Amigos dão aula com medo. Amigos são espancados por serem gays. Humilhações, medo, paranoia, perdas, ataques, mentiras, desinformação, ameaças, desenlaces, isolamento. Eles venceram e agora vão nos enlouquecer. Éramos bandidos, fomos todos tratados como ladrões, desonestos e, depois, fanáticos. Para garantir o novo regime, é preciso aprisionar e aterrorizar, e para garantir a duração, é preciso certificar a impossibilidade da transmissão. Censura, então, controle e terror, se for o caso. Quando for o caso, isto é, quando negros, favelados, indígenas e desvalidos organizados estiverem em questão, querendo, suprema audácia, jogarem algum jogo.

O que nos liga à vida e à integridade psíquica é muitas vezes algo sutil, invisível e frágil. Um olhar, um gesto, uma presença, um paratiquieto da mãe presente, o sorriso de Rosencof no pátio iluminado pela resistência às trevas, a humanidade. É verdade que somente humanos criam máquinas de extermínio e são capazes das atrocidades a que os militares latinoamericanos são tão chegados, os seus parquinhos de tortura, sevícias e curra, onde cultivam suas taras de despachantes, desde sempre. É por isso também verdade que somente a humanidade, em cada uma e cada um de nós, pode chutar a gol, desnutrida, esquálida, louca, reconhecida, como Ñato o fez, na vida e no filme. E nos devolveu, ontem, hoje e, espero, amanhã, aquilo de que se faz toda e qualquer envergadura mental e moral: a imaginação.
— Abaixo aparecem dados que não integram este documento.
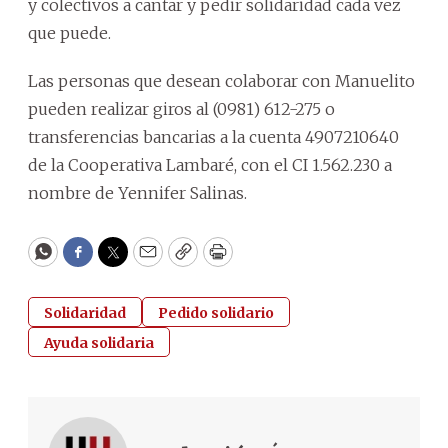
y colectivos a cantar y pedir solidaridad cada vez
que puede.
Las personas que desean colaborar con Manuelito
pueden realizar giros al (0981) 612-275 o
transferencias bancarias a la cuenta 4907210640
de la Cooperativa Lambaré, con el CI 1.562.230 a
nombre de Yennifer Salinas.
WhatsApp
Facebook
Twitter
Email
Copy
Print
Solidaridad
Pedido solidario
Ayuda solidaria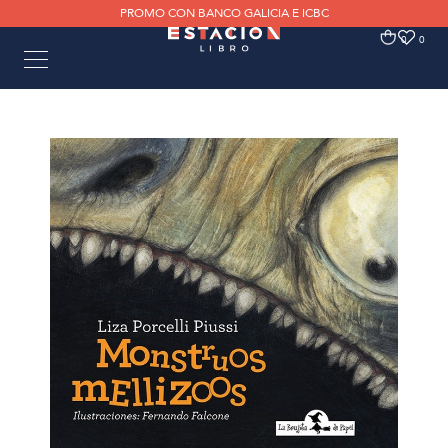
PROMO CON BANCO GALICIA E ICBC
0
0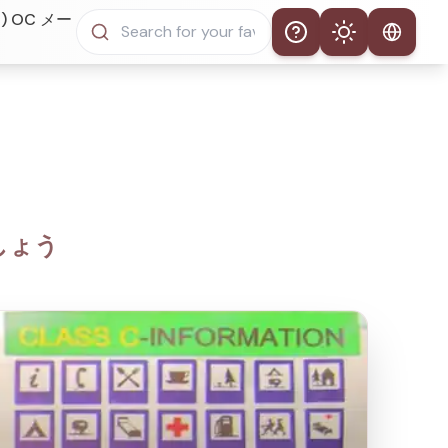
) OC メー
Help
Theme
自動テーマ
ライトモード
ダークモード
ましょう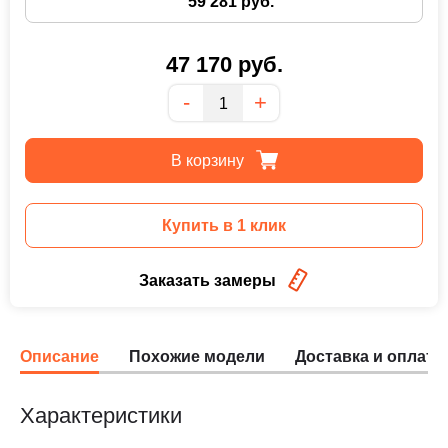
59 281 руб.
47 170
руб.
Количество
-
+
В корзину
Купить в 1 клик
Заказать замеры
Описание
Похожие модели
Доставка и оплата
Характеристики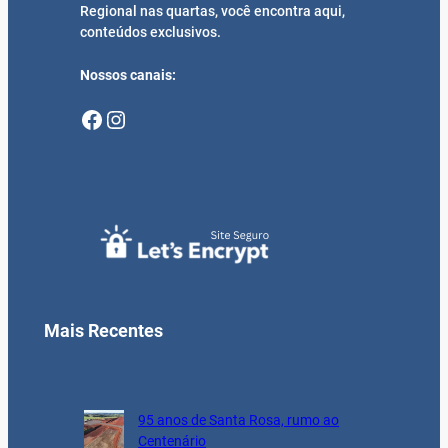
Regional nas quartas, você encontra aqui,
conteúdos exclusivos.
Nossos canais:
Facebook
Instagram
Mais Recentes
95 anos de Santa Rosa, rumo ao
Centenário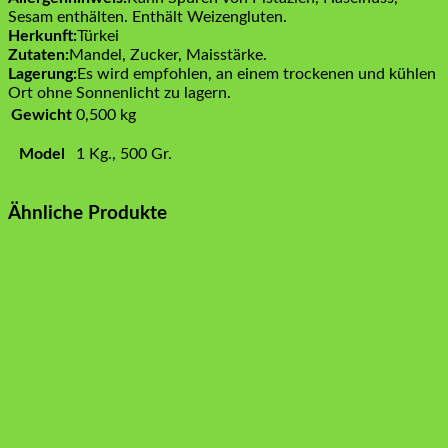
Sesam enthälten. Enthält Weizengluten.
Herkunft:
Türkei
Zutaten:
Mandel, Zucker, Maisstärke.
Lagerung:
Es wird empfohlen, an einem trockenen und kühlen
Ort ohne Sonnenlicht zu lagern.
Gewicht
0,500 kg
Model
1 Kg., 500 Gr.
Ähnliche Produkte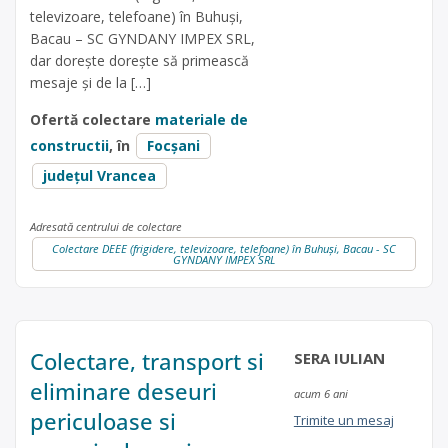
televizoare, telefoane) în Buhuși,
Bacau – SC GYNDANY IMPEX SRL,
dar dorește dorește să primească
mesaje și de la […]
Ofertă colectare
materiale de
constructii
, în
Focșani
județul Vrancea
Adresată centrului de colectare
Colectare DEEE (frigidere, televizoare, telefoane) în Buhuși, Bacau - SC
GYNDANY IMPEX SRL
Colectare, transport si
SERA IULIAN
eliminare deseuri
acum 6 ani
periculoase si
Trimite un mesaj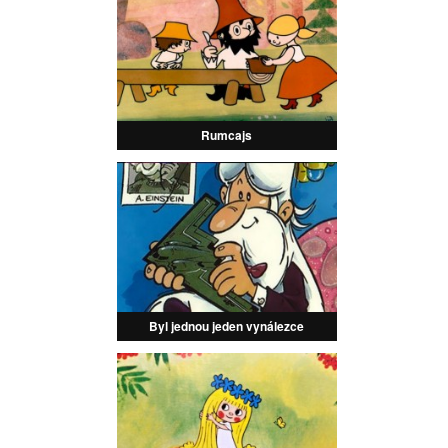
Rumcajs
Byl jednou jeden vynálezce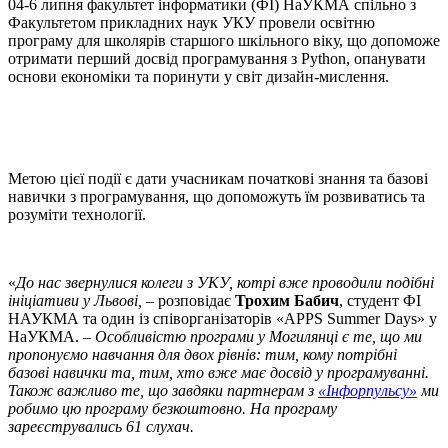
04-6 липня факультет інформатики (ФІ) НаУКМА спільно з
Факультетом прикладних наук УКУ провели освітню
програму для школярів старшого шкільного віку, що допоможе
отримати перший досвід програмування з Python, опанувати
основи економіки та поринути у світ дизайн-мислення.
Метою цієї події є дати учасникам початкові знання та базові
навички з програмування, що допоможуть їм розвиватись та
розуміти технології.
«
До нас звернулися колеги з УКУ, котрі вже проводили подібні
ініціативи у Львові,
– розповідає
Трохим Бабич
, студент ФІ
НАУКМА та один із співорганізаторів «APPS Summer Days» у
НаУКМА. –
Особливістю програми у Могилянці є те, що ми
пропонуємо навчання для двох рівнів: тим, кому потрібні
базові навички та, тим, хто вже має досвід у програмуванні.
Також важливо те, що завдяки партнерам з
«Інфорпульсу»
ми
робимо цю програму безкоштовно. На програму
зареєструвались 61 слухач.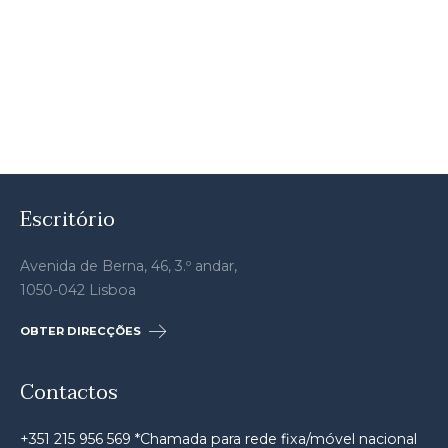
Escritório
Avenida de Berna, 46, 3.º andar,
1050-042 Lisboa
OBTER DIRECÇÕES
Contactos
+351 215 956 569 *Chamada para rede fixa/móvel nacional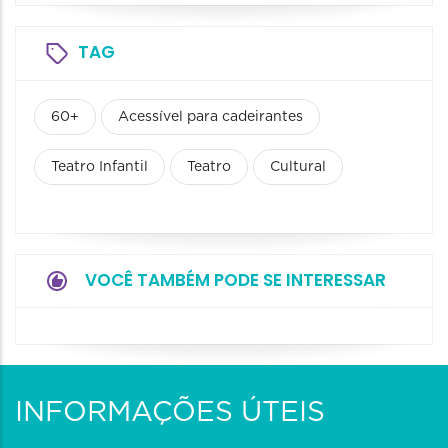
TAG
60+
Acessível para cadeirantes
Teatro Infantil
Teatro
Cultural
VOCÊ TAMBÉM PODE SE INTERESSAR
INFORMAÇÕES ÚTEIS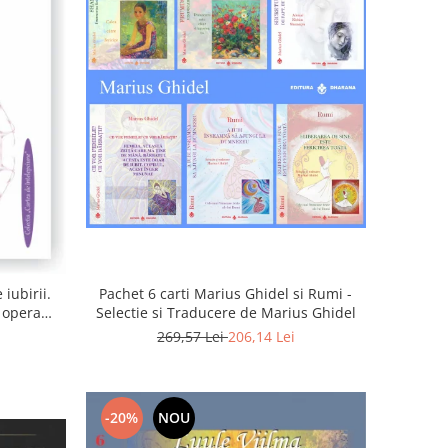
iubirii.
Pachet 6 carti Marius Ghidel si Rumi -
n opera
Selectie si Traducere de Marius Ghidel
269,57 Lei
206,14 Lei
-20%
NOU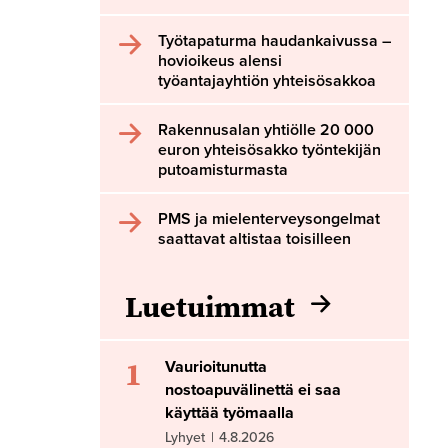
Työtapaturma haudankaivussa –
hovioikeus alensi
työantajayhtiön yhteisösakkoa
Rakennusalan yhtiölle 20 000
euron yhteisösakko työntekijän
putoamisturmasta
PMS ja mielenterveysongelmat
saattavat altistaa toisilleen
Luetuimmat
1
Vaurioitunutta
nostoapuvälinettä ei saa
käyttää työmaalla
Lyhyet
|
4.8.2026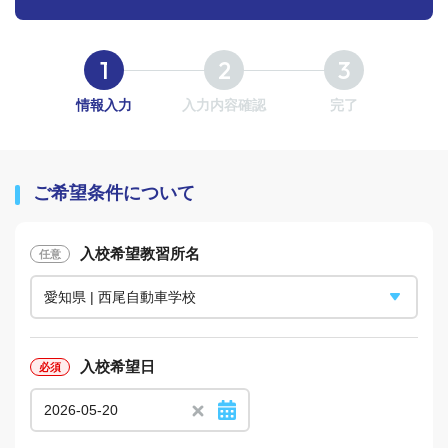
情報入力
入力内容確認
完了
ご希望条件について
入校希望教習所名
入校希望日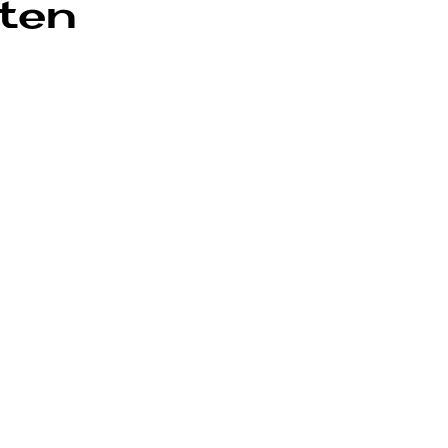
­ten
bwechslungsreiche Aufgaben. Wir
eit.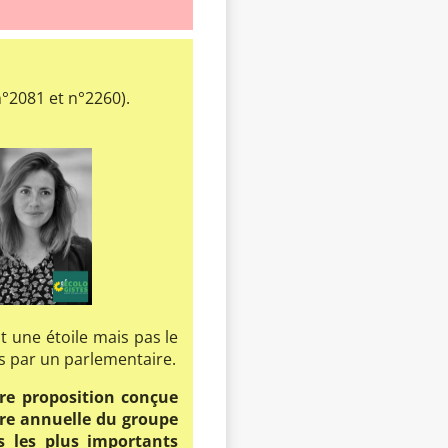
n°2081 et n°2260).
 une étoile mais pas le
es par un parlementaire.
ère proposition conçue
ire annuelle du groupe
ts les plus importants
A loucura não é um destino e as derrotas não são definitivas. Ñato, Mujica e Rosencof estão aí, estiveram aí e, espero, seguirão conosco. Talvez quem nunca tenha se quebrado não venha a saber do que se faz um jogo, e siga na miséria dos que carecem de imaginação para ligar palavras e coisas. Espero que não. Não é bom e não deve ser requerido quebrar-se. O filme de Brechner é um sinal de esperança, uma luz no litoral deste mar escuro e agitado. Ñato se foi em 2016, enquanto exercia o papel de ministro da defesa do Uruguai. Mujica é ele mesmo e Rosencof é um dos maiores escritores da América Latina. Nossa democracia está quebrada e, junto com ela, muitos de nós. Tem um efeito de transmissão nas quebradeiras, que é ele também silencioso e invisível. Nesse terreno, o remendo ou a envergadura só se mede pela imaginação e pelas mãos estendidas, quando tudo e qualquer coisa se torna urgente e demandante de respeito e cuidado.

O repositório dos nossos restos seja também o lugar da semeadura de nossa integridade, de nossa valentia e de nossa pontaria diante do goleiro imaginário, no jogo interditado. Obrigada a todos e todas, a cada uma e a cada um dos macabeus e macabéias desta noite. Seguiremos jogando, nem que em nossa imaginação. É o que temos, por ora, e é muito. É a luz nua. Ninguém nos tira isso.

(*) Doutora em Filosofia pela UFRGS; atualmente é pesquisadora de pós-doutorado vinculada à Universidade do Estado do Rio de Janeiro (UERJ).